Begin Material supplied

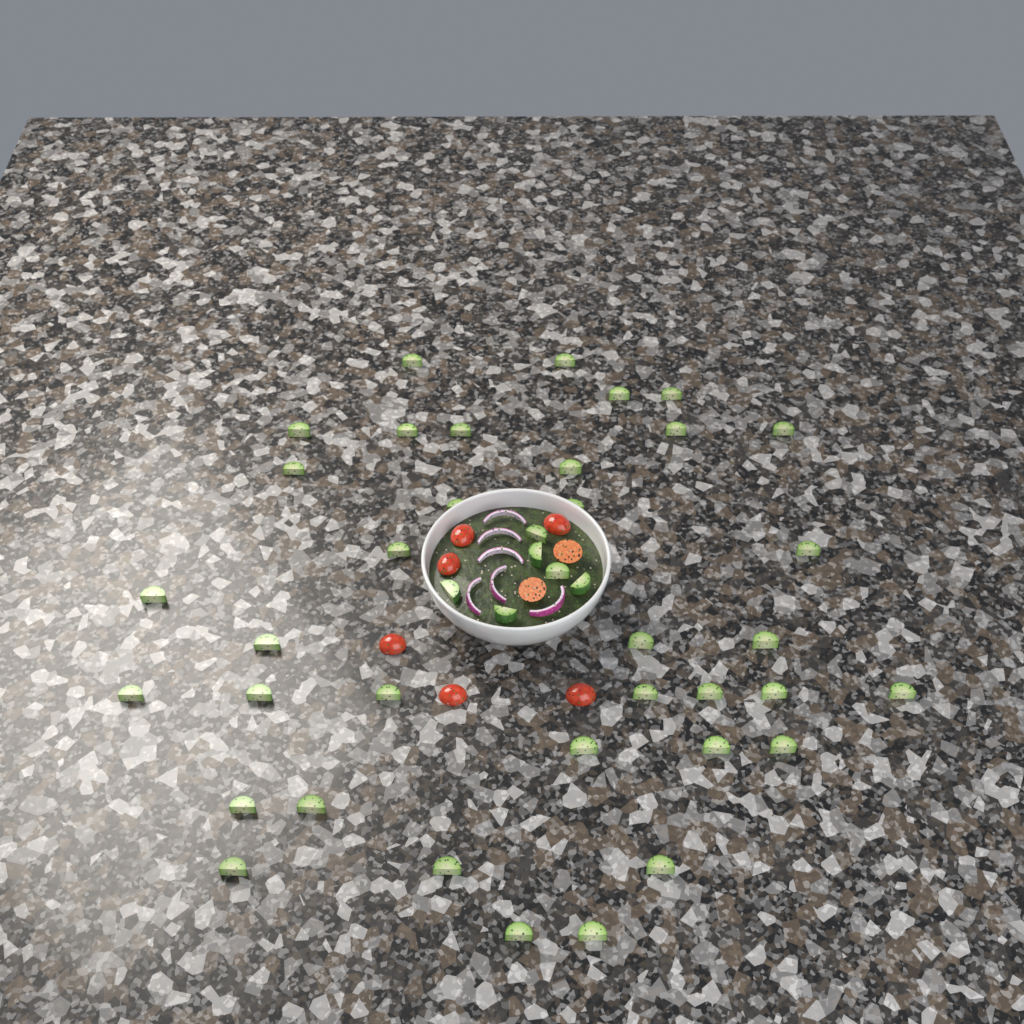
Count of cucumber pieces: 42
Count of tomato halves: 8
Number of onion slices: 6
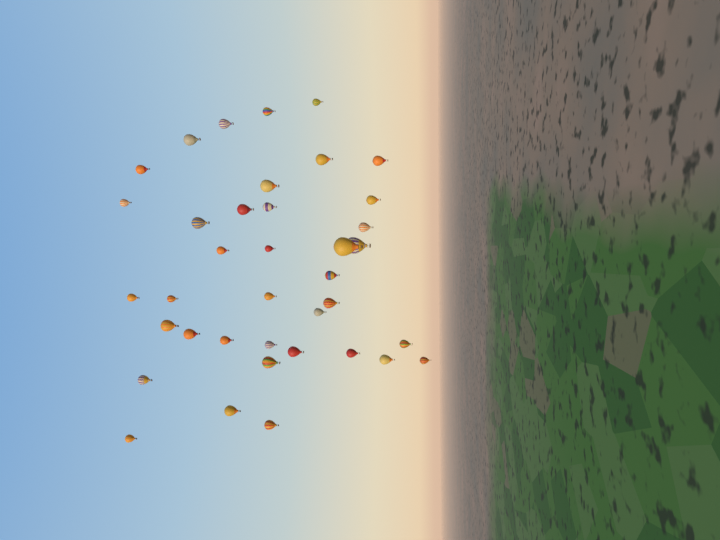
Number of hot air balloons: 38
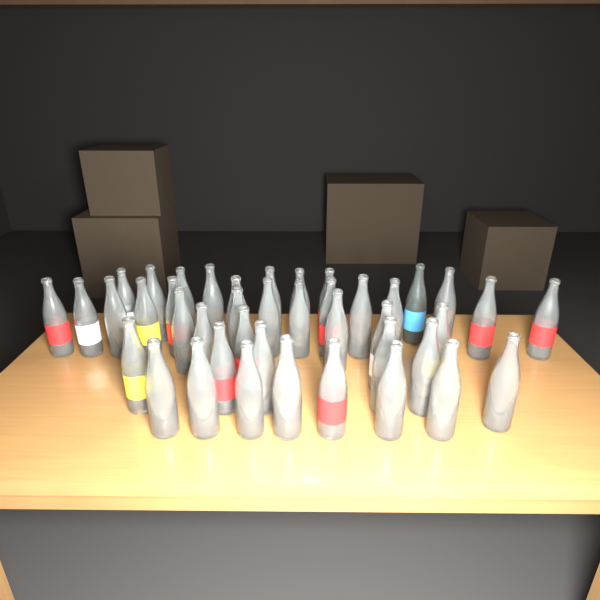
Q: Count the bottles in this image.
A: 42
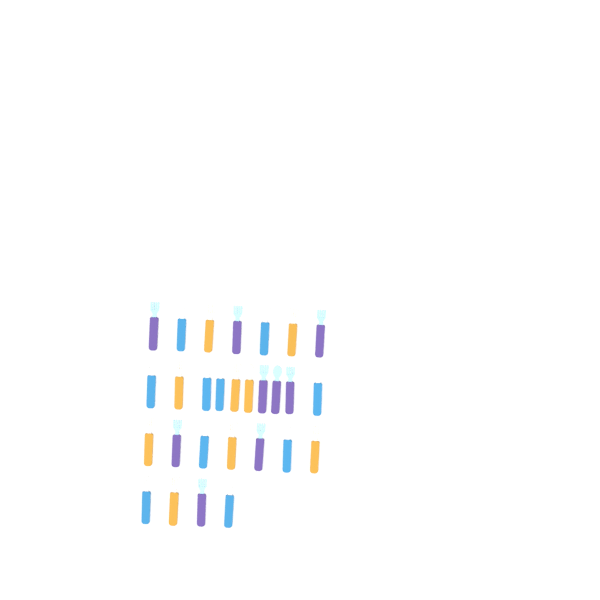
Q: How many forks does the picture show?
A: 25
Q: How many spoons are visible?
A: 3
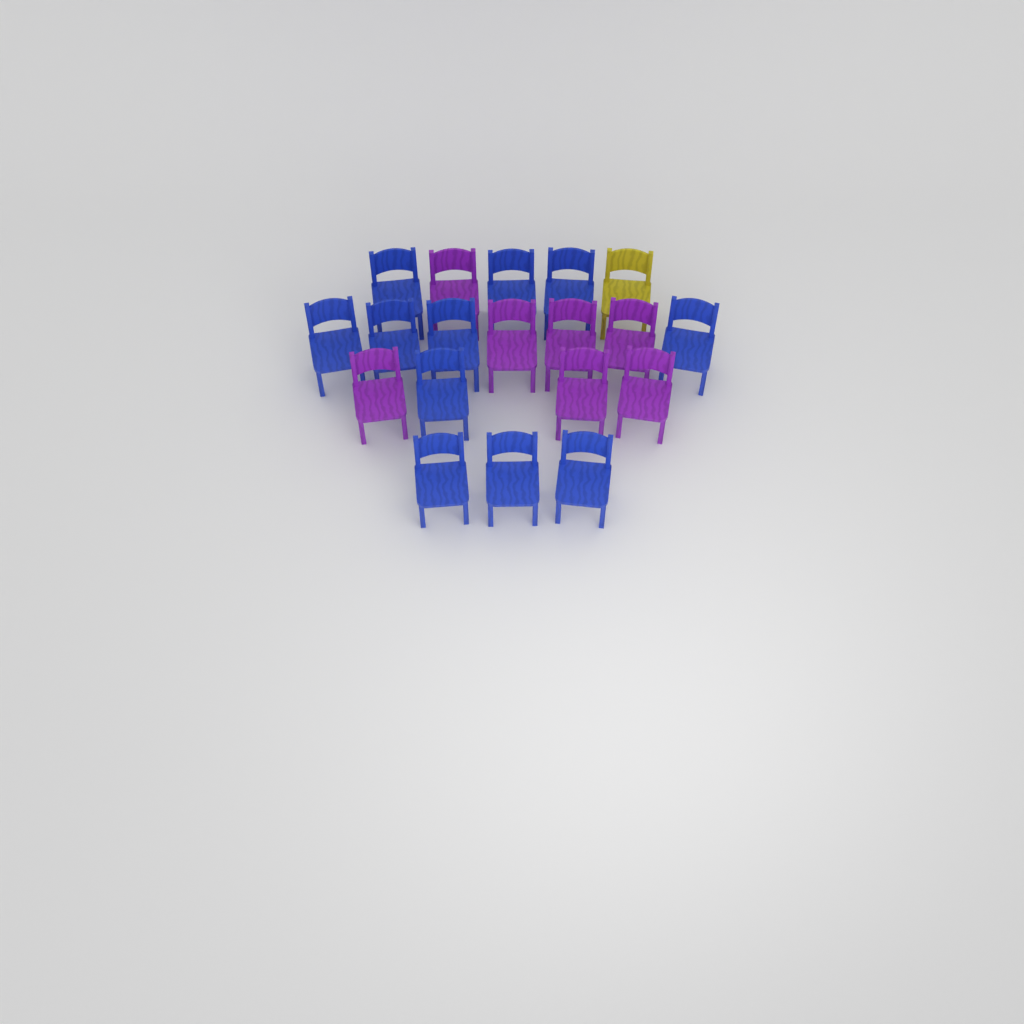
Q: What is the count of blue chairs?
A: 11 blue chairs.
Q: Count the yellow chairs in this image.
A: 1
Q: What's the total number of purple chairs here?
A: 7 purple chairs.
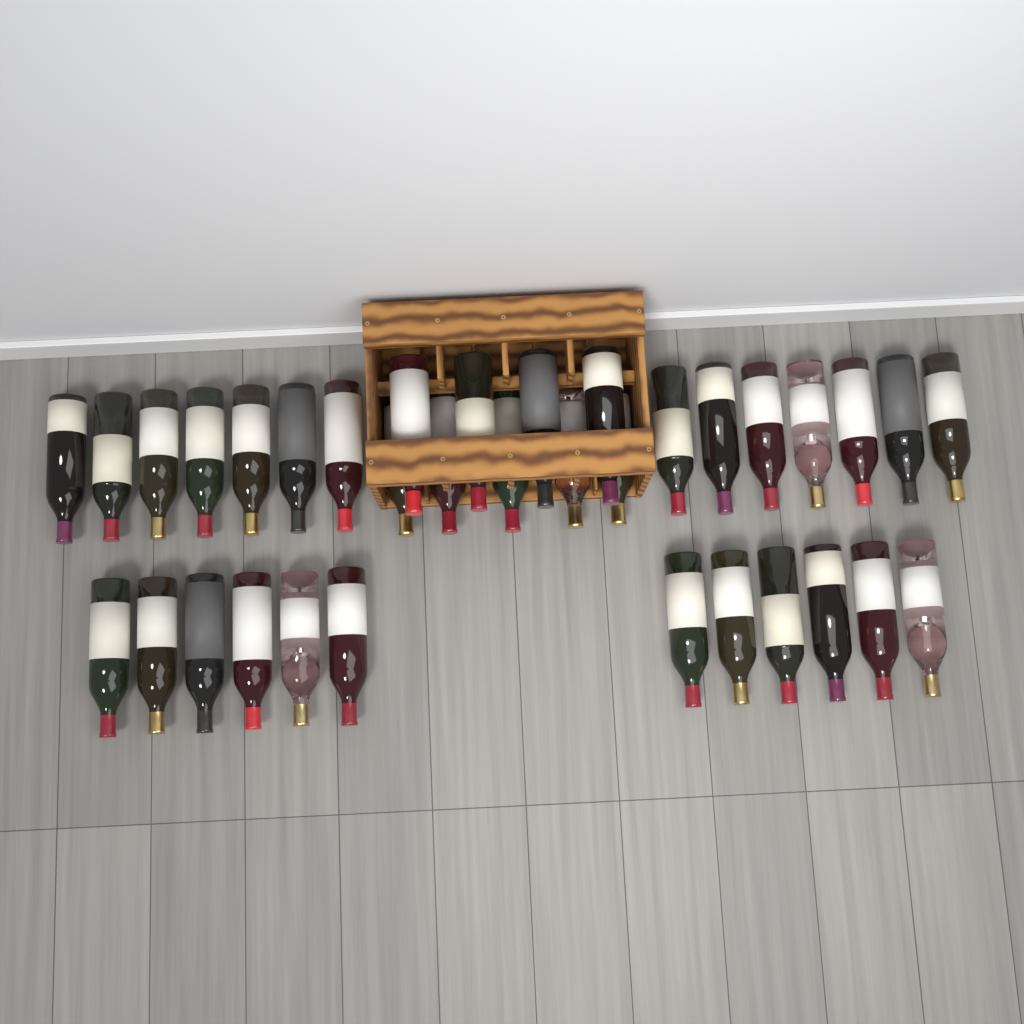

End Material supplied

#### Your goal:
Rewrite every line of the listing above, replacing each instance of "chairs" with "seats" and leaving all other text unchanged. Leave out the pictures.

#### Final result:
Count of cucumber pieces: 42
Count of tomato halves: 8
Number of onion slices: 6
Number of hot air balloons: 38
Q: Count the bottles in this image.
A: 42
Q: How many forks does the picture show?
A: 25
Q: How many spoons are visible?
A: 3
Q: What is the count of blue seats?
A: 11 blue seats.
Q: Count the yellow seats in this image.
A: 1
Q: What's the total number of purple seats here?
A: 7 purple seats.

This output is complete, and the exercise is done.